Zum Gastbeitrag „Meinungsfreiheit muss gelernt werden“ von Prof. Dr. Wolfgang Böhmer, Mitteldeutsche Zeitung vom 25.01.2018:

„Meinungsfreiheit muss gelernt werden“ – unter dieser Überschrift hat der ehemalige Ministerpräsident des Landes Sachsen-Anhalt einen Gastbeitrag in der MZ veröffentlicht. Dieser Satz gilt nicht nur für die Meinungsfreiheit, sondern für die Freiheit überhaupt. Darauf wird noch einzugehen sein.

Der Text beginnt mit dem Luxemburg-Zitat „Freiheit ist immer die Freiheit des Andersdenkenden“ und der Feststellung, dieser Satz gelte auch heute noch. Prof. Böhmer hat sich hier von der linksideologischen, inflationären Verwendung des Zitats hinters Licht führen lassen und nicht die Frage gestellt: Wie kann dieses in Stein gemeißelte Diktum aus der Feder einer Kommunistin stammen? Sie war ja konsequente Apologetin der Diktatur des Proletariats – also nichts mit Freiheit.
Die Wahrheit liefert die Geschichte, sofern man sie richtig liest: Der Satz steht in Rosa Luxemburgs Aufsatz „Die russische Revolution“. Sie bezog sich dort auf von der bolschewistischen Linie abweichende linke Positionen, also auf irgendwie anders links Denkende.

Keinesfalls dachte sie daran, Freiheit wirklich Andersdenkenden, zum Beispiel Konservativen, zuzugestehen. Nicht einmal Sozialdemokraten. Hier bröckelt der Stein. Man sollte ergänzend das folgende Luxemburg-Zitat hinzufügen: „Wer sich dem Sturmwagen der sozialistischen Revolution entgegenstellt, wird mit zertrümmerten Gliedern am Boden liegen bleiben.“ Der ehemalige Ministerpräsident geht in seinem Beitrag also von falschen Voraussetzungen aus. Und er legt in seinen weiteren Ausführungen Zeugnis davon ab, wie nahe er dem diktatorisch geprägten, demokratiefeindlichen Freiheitsbegriff Rosa Luxemburgs steht: „Verständnis habe ich dafür, wenn zum Beispiel Polizisten untersagt wird, privat bei einer AfD-Demonstration mitzumarschieren.
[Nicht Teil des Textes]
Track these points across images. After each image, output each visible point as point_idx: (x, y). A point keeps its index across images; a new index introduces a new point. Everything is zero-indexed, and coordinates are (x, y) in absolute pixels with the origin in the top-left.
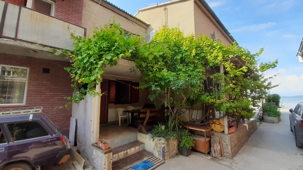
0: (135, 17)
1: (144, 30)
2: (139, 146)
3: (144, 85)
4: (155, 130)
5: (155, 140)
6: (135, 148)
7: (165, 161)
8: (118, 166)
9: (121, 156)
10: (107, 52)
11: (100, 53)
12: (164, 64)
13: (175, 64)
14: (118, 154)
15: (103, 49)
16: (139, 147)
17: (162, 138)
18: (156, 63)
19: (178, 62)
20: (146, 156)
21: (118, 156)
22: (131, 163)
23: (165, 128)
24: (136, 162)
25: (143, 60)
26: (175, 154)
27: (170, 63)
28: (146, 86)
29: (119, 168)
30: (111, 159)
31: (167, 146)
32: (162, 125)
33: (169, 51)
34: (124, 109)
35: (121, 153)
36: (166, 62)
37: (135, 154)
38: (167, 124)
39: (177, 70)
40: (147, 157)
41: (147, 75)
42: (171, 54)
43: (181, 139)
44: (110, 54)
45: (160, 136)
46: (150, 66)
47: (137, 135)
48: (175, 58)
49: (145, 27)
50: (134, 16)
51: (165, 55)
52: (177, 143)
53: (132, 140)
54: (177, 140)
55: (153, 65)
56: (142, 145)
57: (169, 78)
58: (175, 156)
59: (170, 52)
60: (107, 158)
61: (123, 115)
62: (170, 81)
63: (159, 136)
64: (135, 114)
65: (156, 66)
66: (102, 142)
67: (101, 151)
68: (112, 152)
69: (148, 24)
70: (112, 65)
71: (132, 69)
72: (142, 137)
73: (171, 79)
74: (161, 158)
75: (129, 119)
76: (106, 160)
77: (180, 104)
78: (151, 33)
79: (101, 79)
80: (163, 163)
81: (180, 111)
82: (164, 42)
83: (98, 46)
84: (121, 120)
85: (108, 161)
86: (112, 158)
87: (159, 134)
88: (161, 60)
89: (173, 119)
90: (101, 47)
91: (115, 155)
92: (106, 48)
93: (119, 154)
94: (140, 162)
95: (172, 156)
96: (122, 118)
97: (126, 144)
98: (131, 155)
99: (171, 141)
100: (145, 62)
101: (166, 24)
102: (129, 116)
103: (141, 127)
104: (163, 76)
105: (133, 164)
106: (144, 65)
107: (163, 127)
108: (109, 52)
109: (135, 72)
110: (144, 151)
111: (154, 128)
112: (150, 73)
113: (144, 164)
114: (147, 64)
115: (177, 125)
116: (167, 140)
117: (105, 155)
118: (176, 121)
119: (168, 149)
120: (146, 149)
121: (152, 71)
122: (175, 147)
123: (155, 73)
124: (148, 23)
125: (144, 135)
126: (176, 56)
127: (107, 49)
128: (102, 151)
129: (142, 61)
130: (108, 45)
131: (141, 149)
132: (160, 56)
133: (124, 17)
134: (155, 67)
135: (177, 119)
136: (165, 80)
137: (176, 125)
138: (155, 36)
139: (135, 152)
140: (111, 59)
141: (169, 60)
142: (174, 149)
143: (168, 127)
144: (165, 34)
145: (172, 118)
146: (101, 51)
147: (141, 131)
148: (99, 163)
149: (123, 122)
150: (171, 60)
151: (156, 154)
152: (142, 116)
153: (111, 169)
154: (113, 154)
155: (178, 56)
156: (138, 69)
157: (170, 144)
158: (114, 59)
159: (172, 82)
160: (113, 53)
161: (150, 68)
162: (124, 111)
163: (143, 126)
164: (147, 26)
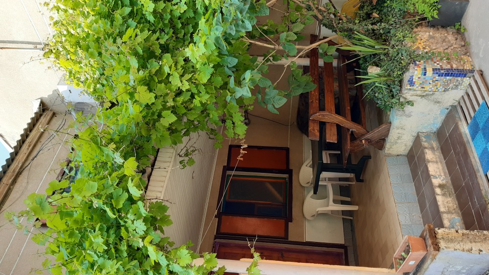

Da darf die Polizeiführung schon fragen, wie das mit dem Verständnis vom Grundgesetz vereinbar ist.“

Die Aussage ist so unglaublich, daß man sie mehrfach lesen muß. Hier spricht kein angetrunkener Stammtisch-Linker, hier spricht der Landesgroßvater. Er argumentiert nicht, begründet nicht, legt einfach fest: Durch beruflichen Druck auf ausgewählte Personenkreise ist das Grundrecht auf Meinungsfreiheit einzuschränken. Gottseidank nicht als Ministerpräsident. Eben nur als Landesgroßvater.

Er erläutert nicht, warum seine Aussage nicht für die SPD gilt, die spätestens seit 2015 in fröhlicher Eintracht mit seiner CDU immer wieder das Grundgesetz bricht. Oder für Die Linke. Oder für Bündnis 90/Grünen. Aber seine Aussage legt Zeugnis darüber ab, daß ein so armseliger Freiheitsbegriff nicht zu trennen ist von erbärmlichen Verhaltensweisen, die gern umgedeutet werden in „Zivilcourage“ oder „Breites Bündnis gegen Rechts“: Blockwartmentalität und Gesinnungsschnüffelei.

Die Weisheit als Privileg des Alters schützt nicht vor der Torheit. Darum ist es so schwer, im rechten Moment zu schweigen.